FDLR trial continues
September 14, 2015They face 26 counts of crimes against humanity and 39 counts of war crimes committed by militias under their command between January 2008 and their arrest in November 2009. The hearing is slated to end this week but no timeframe has been put forward for a verdict.
Murwanashyaka is accused of committing war crimes and crimes against humanity as well as being a member of the foreign terrorist organization Democratic Forces for the Liberation of Rwanda (FDLR). He's also accused of having ordered the chief of the militia group to carry ethnic massacres in eastern Congo between 2008 and 2009.
The trial is unique in that it is the first to use Germany's Code of Crimes against International Law. Introduced in 2002, the legislation allows Germany to prosecute people for war crimes and human rights violations committed outside the country. Superiors are also responsible for the acts of their subordinates if they made no attempt to prevent them from committing crimes.

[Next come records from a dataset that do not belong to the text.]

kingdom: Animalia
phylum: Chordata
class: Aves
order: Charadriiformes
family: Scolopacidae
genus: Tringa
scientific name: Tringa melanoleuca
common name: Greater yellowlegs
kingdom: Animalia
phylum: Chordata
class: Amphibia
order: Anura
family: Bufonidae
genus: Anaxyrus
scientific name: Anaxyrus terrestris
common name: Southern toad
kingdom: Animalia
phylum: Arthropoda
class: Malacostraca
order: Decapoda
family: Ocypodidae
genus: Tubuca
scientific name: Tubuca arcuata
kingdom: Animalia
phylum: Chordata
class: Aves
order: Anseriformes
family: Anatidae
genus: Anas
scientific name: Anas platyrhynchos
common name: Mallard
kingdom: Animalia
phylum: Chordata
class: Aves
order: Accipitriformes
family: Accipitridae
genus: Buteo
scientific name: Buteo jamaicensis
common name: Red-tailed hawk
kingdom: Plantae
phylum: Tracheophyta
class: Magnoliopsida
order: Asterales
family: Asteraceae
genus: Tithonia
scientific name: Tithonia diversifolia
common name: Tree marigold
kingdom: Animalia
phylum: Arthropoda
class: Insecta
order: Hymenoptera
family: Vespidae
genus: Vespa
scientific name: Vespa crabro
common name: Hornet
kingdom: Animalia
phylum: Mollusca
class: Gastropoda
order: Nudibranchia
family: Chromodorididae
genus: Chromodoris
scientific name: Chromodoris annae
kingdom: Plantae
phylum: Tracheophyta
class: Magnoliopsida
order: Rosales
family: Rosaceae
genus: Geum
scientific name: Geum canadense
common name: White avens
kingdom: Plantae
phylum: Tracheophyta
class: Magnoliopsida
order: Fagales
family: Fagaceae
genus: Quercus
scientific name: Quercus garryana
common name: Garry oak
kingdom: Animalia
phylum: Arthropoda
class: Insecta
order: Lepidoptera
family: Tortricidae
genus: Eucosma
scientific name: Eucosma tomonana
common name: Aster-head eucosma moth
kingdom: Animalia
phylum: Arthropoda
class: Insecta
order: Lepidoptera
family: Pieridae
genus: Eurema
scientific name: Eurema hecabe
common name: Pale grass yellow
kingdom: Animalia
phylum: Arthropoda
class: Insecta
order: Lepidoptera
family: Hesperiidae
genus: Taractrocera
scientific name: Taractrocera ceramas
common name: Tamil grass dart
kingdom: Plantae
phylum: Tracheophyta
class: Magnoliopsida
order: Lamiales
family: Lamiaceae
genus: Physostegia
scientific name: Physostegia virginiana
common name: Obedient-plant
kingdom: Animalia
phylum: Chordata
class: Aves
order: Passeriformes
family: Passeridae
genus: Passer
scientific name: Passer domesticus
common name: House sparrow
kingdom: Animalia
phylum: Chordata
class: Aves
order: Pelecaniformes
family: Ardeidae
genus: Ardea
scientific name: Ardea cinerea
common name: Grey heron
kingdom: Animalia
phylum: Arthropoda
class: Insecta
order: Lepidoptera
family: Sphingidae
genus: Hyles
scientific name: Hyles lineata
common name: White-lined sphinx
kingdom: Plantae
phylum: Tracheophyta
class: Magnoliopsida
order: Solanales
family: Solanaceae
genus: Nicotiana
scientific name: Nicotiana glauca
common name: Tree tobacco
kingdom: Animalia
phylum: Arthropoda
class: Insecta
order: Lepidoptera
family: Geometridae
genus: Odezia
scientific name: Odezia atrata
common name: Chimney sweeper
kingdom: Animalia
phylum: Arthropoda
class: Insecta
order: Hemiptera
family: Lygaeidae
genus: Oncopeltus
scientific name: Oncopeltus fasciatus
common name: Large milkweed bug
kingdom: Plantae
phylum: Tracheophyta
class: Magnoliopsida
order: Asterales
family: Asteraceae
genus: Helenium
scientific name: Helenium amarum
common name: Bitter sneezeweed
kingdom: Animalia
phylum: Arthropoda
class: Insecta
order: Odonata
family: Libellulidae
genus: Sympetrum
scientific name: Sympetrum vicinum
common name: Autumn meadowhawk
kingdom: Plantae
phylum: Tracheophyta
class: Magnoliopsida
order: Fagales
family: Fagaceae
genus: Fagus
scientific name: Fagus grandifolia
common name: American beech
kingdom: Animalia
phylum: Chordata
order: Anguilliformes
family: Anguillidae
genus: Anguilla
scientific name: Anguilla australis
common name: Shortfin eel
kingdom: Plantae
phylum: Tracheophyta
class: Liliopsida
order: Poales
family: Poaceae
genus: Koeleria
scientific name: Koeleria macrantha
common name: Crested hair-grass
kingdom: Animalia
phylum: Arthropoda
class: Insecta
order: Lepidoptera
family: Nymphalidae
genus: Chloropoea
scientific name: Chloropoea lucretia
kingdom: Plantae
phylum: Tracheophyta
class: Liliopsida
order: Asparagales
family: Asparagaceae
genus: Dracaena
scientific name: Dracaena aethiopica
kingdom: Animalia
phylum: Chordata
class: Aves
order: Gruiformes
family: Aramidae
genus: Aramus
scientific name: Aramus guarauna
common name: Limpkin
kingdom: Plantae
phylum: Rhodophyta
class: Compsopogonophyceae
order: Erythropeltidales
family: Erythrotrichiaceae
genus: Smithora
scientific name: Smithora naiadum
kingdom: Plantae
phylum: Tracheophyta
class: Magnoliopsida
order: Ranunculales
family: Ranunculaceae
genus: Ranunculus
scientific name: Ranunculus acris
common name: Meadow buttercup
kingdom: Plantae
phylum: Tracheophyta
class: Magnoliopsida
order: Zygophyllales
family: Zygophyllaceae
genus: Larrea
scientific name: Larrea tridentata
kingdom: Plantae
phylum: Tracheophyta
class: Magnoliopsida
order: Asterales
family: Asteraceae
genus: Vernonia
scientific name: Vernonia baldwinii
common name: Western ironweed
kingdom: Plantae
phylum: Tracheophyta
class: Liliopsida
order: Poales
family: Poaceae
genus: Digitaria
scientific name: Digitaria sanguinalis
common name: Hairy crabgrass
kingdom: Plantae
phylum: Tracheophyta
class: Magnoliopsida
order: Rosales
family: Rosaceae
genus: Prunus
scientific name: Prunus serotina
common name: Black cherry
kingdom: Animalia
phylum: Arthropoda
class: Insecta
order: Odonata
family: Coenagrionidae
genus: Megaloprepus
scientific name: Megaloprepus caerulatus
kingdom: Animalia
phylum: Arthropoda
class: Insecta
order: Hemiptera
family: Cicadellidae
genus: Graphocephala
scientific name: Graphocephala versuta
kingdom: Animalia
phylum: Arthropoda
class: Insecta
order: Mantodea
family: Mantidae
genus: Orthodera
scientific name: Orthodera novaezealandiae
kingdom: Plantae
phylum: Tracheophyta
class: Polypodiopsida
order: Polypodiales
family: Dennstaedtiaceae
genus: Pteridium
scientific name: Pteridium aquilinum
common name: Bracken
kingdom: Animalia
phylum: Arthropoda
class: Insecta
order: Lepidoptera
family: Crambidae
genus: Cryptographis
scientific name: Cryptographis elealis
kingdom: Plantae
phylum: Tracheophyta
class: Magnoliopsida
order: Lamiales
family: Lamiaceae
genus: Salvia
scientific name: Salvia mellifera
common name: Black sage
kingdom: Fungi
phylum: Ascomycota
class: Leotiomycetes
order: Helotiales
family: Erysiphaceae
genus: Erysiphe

Murwanashyaka's lawyer Ricarda Lang argues that her client is not responsible for the crimes that he is accused of and wants him to be acquitted. In an interview with DW last month, Lang said her client had no way to prevent these crimes. As a politician, he had no influence on the military arm of the FDLR that committed the atrocities.
A warlord in Mannheim
Until 2009, when he was arrested, Ignace Murwanashyaka lived in the German city of Mannheim where he kept a low profile.
The prosecution needs to provide evidence that he influenced the first FDLR general in the DRC to carry out the killings. If prosecuted, Murwanashyaka will serve a five-fold life imprisonment. He is currently in solitary confinement in a maximum security prison in Stuttgart.
His deputy Straton Musoni is also said to have issued orders to the FDLR militia from Germany via satellite telephone, SMS and emails.
The Democratic Forces for the Liberation of Rwanda (FDLR) dates back to the genocide in Rwanda. It is regarded as the successor organization of the Rwandan Hutu army that was responsible for the Rwandan genocide in 1994. After being defeated by President Paul Kagame's Rwandese Patrotic Front, many Hutu militants fled to DRC where they often launched attacks on local people.
In 2009, the Congolese Army, with the support of UN troops and the Rwandan army, fought against the the FDLR militias in the Kivu region. During this time, Hutu militiamen attacked several villages in eastern Congo, plundered property and raped women. They also set huts on fire killing many people.
Victims of the FDLR militia were heard via video telephone. Others were flown from Rwanda to Germany. The defense lawyers have repeatedly criticized the trial and alleged that the indictment is meant to support statements made by UN officials and human rights activists.
A special challenge was the laborious translation work. Their communication with the militia group in Congo was conducted in Kinyarwanda. Murwanashyaka even quarreled frequently with the court interpreters on the exact translation of the texts.
Violence continues
Sixteen people have been killed in fighting last week between the Congolese army and rebels in the east of the country according to military and civil society sources.
Rebels from the Democratic Forces for the Liberation of Rwanda (FDLR) attacked an army post 100 kilometres north-west of the city of Goma, but were repelled, army spokesman Guillaume Ndjike Kaiko said.
Ten rebels, five soldiers and one civilian were reported to have been killed. Fighting and FDLR attacks against civilians have reportedly increased in the area since the army launched an offensive against the group in January. Six army soldiers were also killed in an ambush at the end of August.